Rheinische Post: Atom-Theater
Düsseldorf (ots)
Von Alexander von Gersdorff
Im Streit um die Nutzung der Kernenergie geht es in der Bundesregierung mittlerweile zu wie in einem Kasperletheater. Die Hauptprotagonisten hören auf die Namen Michael Glos (Wirtschaftsminister, CSU, Pro-Atom) und Sigmar Gabriel (Umweltminister, SPD, Anti-Atom). In dem verbalen Handgemenge ist noch nicht auszumachen, wer hier das Kasperle und wer der Seppl ist.

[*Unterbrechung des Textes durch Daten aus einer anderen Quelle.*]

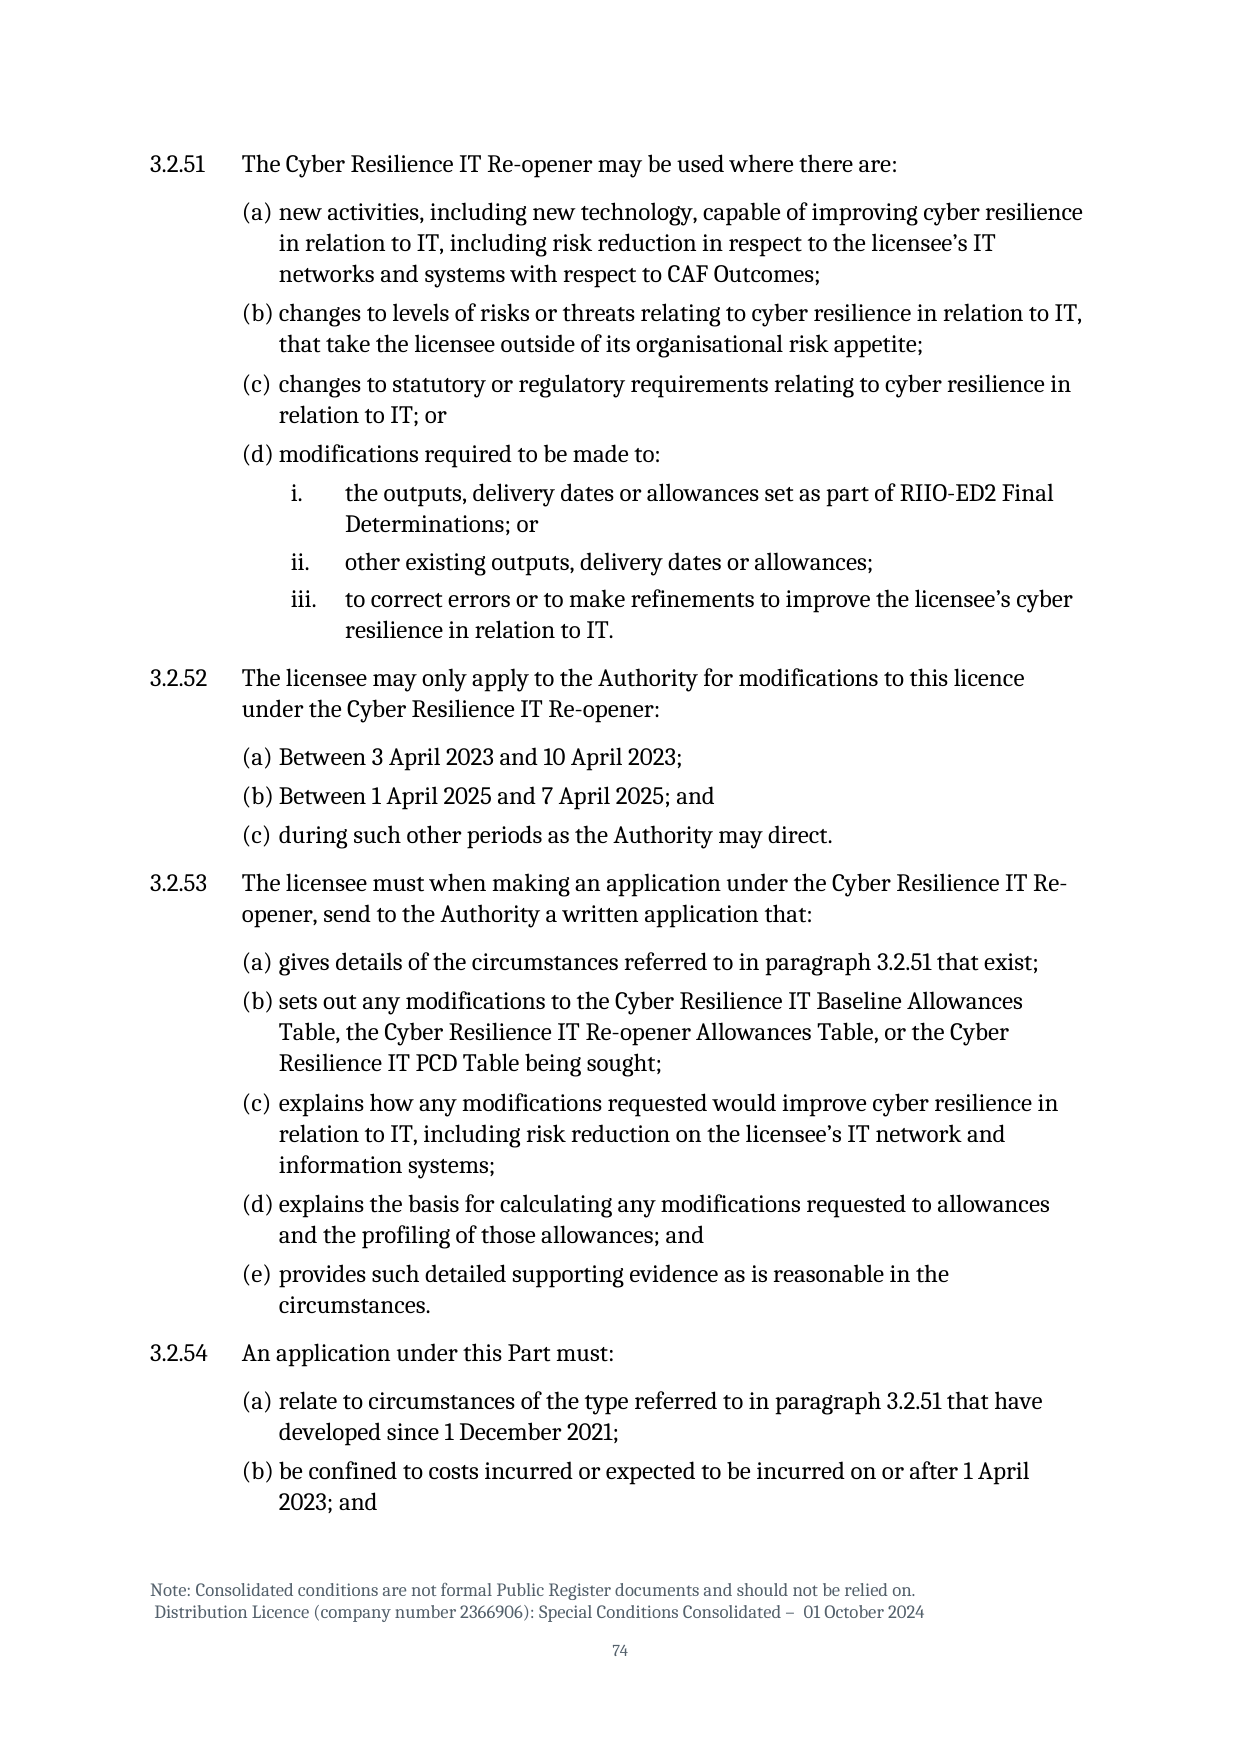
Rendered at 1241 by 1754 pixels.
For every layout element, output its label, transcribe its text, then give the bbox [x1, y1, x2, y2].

Aktueller Streit-Auslöser ist die vom Energiekonzern RWE beantragte Laufzeitverlängerung für den Kernkraftwerksblock Biblis A. Der Antrag entbehrt nicht der Hinterlist, will RWE doch "Reststrommengen" eines Reaktors übertragen, der nie ans Netz gegangen ist. Gabriel hat das sofort durchschaut und lehnte - natürlich nicht ohne Sticheleien - die Verlängerung ab. Glos witterte die Chance, seinem Dauerwidersacher im Kabinett eins auszuwischen und reklamiert ein Vetorecht für sich. So erfährt das staunende Publikum nebenbei, dass die Atom-Entscheidungskompetenzen nicht eindeutig geregelt sind. Die Kanzlerin macht in dieser Situation das einzig Richtige: sich auf die Seite der SPD zu schlagen. Damit sichert sie den Koalitionsfrieden und verschiebt die Lösung in dem Streit in die ferne Zukunft. Bis 2020 ist schließlich noch Zeit genug zum Umdenken.